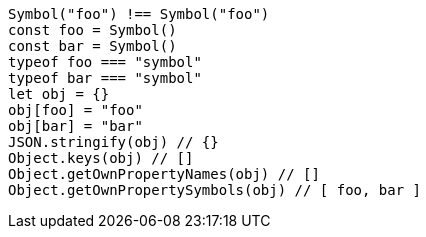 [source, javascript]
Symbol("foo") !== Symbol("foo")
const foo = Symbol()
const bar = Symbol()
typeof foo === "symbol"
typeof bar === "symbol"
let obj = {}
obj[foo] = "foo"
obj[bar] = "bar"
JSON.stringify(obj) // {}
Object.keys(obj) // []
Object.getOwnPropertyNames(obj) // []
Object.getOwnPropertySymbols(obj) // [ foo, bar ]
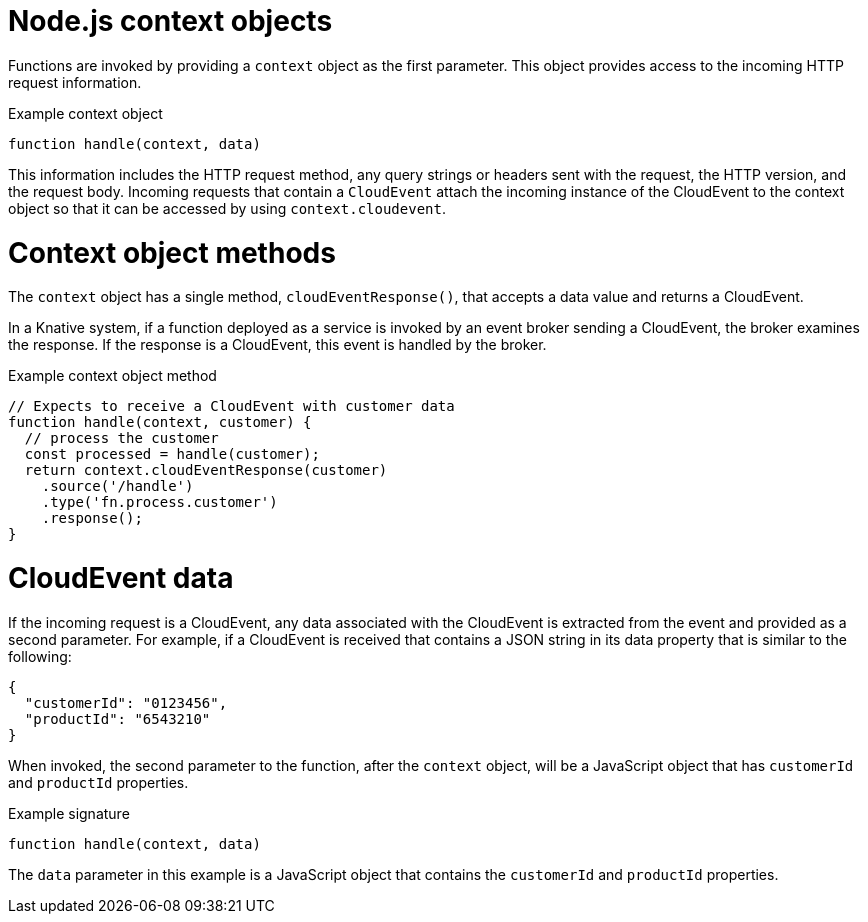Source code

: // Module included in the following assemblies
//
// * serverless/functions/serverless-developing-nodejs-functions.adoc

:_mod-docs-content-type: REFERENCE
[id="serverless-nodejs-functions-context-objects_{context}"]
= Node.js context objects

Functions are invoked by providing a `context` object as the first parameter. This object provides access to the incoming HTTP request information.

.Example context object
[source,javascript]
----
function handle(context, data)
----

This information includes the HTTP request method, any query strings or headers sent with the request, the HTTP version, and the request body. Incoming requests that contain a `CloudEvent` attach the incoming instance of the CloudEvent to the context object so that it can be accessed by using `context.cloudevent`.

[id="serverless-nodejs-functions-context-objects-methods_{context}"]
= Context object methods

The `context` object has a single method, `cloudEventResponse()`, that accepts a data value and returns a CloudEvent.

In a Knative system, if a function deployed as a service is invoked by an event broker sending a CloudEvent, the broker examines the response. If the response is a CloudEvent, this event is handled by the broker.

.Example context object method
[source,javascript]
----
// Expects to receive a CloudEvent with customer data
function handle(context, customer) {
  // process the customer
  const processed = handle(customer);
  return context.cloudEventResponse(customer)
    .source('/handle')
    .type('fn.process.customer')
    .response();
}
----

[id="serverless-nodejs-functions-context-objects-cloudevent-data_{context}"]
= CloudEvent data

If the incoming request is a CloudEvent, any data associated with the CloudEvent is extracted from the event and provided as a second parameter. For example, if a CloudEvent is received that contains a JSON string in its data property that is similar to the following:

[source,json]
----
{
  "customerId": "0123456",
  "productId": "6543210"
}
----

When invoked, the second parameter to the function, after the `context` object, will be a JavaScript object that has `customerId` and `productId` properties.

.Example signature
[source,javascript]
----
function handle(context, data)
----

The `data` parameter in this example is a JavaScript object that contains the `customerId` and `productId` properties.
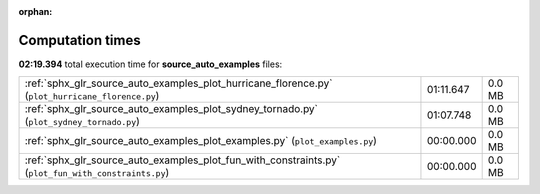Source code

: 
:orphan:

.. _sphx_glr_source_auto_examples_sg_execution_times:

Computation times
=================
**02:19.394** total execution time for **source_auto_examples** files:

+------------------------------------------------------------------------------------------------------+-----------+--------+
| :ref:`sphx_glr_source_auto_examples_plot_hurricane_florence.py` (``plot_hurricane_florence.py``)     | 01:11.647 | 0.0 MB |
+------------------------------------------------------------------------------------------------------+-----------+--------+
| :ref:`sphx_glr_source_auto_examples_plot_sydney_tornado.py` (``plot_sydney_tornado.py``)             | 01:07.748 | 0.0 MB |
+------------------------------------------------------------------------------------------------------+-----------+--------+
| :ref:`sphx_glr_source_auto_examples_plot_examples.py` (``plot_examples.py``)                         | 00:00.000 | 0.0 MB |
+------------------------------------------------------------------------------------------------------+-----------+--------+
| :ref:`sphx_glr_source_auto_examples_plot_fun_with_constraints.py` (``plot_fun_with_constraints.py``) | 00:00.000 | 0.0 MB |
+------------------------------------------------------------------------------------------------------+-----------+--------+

-*-

#### TASK OBJECTIVE:
Without any pictures, please reproduce the full set of entries.

#### RESPONSE:
 [source, javascript]
Symbol("foo") !== Symbol("foo")
const foo = Symbol()
const bar = Symbol()
typeof foo === "symbol"
typeof bar === "symbol"
let obj = {}
obj[foo] = "foo"
obj[bar] = "bar"
JSON.stringify(obj) // {}
Object.keys(obj) // []
Object.getOwnPropertyNames(obj) // []
Object.getOwnPropertySymbols(obj) // [ foo, bar ]
Source code

: // Module included in the following assemblies
//
// * serverless/functions/serverless-developing-nodejs-functions.adoc

:_mod-docs-content-type: REFERENCE
[id="serverless-nodejs-functions-context-objects_{context}"]
= Node.js context objects

Functions are invoked by providing a `context` object as the first parameter. This object provides access to the incoming HTTP request information.

.Example context object
[source,javascript]
----
function handle(context, data)
----

This information includes the HTTP request method, any query strings or headers sent with the request, the HTTP version, and the request body. Incoming requests that contain a `CloudEvent` attach the incoming instance of the CloudEvent to the context object so that it can be accessed by using `context.cloudevent`.

[id="serverless-nodejs-functions-context-objects-methods_{context}"]
= Context object methods

The `context` object has a single method, `cloudEventResponse()`, that accepts a data value and returns a CloudEvent.

In a Knative system, if a function deployed as a service is invoked by an event broker sending a CloudEvent, the broker examines the response. If the response is a CloudEvent, this event is handled by the broker.

.Example context object method
[source,javascript]
----
// Expects to receive a CloudEvent with customer data
function handle(context, customer) {
  // process the customer
  const processed = handle(customer);
  return context.cloudEventResponse(customer)
    .source('/handle')
    .type('fn.process.customer')
    .response();
}
----

[id="serverless-nodejs-functions-context-objects-cloudevent-data_{context}"]
= CloudEvent data

If the incoming request is a CloudEvent, any data associated with the CloudEvent is extracted from the event and provided as a second parameter. For example, if a CloudEvent is received that contains a JSON string in its data property that is similar to the following:

[source,json]
----
{
  "customerId": "0123456",
  "productId": "6543210"
}
----

When invoked, the second parameter to the function, after the `context` object, will be a JavaScript object that has `customerId` and `productId` properties.

.Example signature
[source,javascript]
----
function handle(context, data)
----

The `data` parameter in this example is a JavaScript object that contains the `customerId` and `productId` properties.
Source code

: 
:orphan:

.. _sphx_glr_source_auto_examples_sg_execution_times:

Computation times
=================
**02:19.394** total execution time for **source_auto_examples** files:

+------------------------------------------------------------------------------------------------------+-----------+--------+
| :ref:`sphx_glr_source_auto_examples_plot_hurricane_florence.py` (``plot_hurricane_florence.py``)     | 01:11.647 | 0.0 MB |
+------------------------------------------------------------------------------------------------------+-----------+--------+
| :ref:`sphx_glr_source_auto_examples_plot_sydney_tornado.py` (``plot_sydney_tornado.py``)             | 01:07.748 | 0.0 MB |
+------------------------------------------------------------------------------------------------------+-----------+--------+
| :ref:`sphx_glr_source_auto_examples_plot_examples.py` (``plot_examples.py``)                         | 00:00.000 | 0.0 MB |
+------------------------------------------------------------------------------------------------------+-----------+--------+
| :ref:`sphx_glr_source_auto_examples_plot_fun_with_constraints.py` (``plot_fun_with_constraints.py``) | 00:00.000 | 0.0 MB |
+------------------------------------------------------------------------------------------------------+-----------+--------+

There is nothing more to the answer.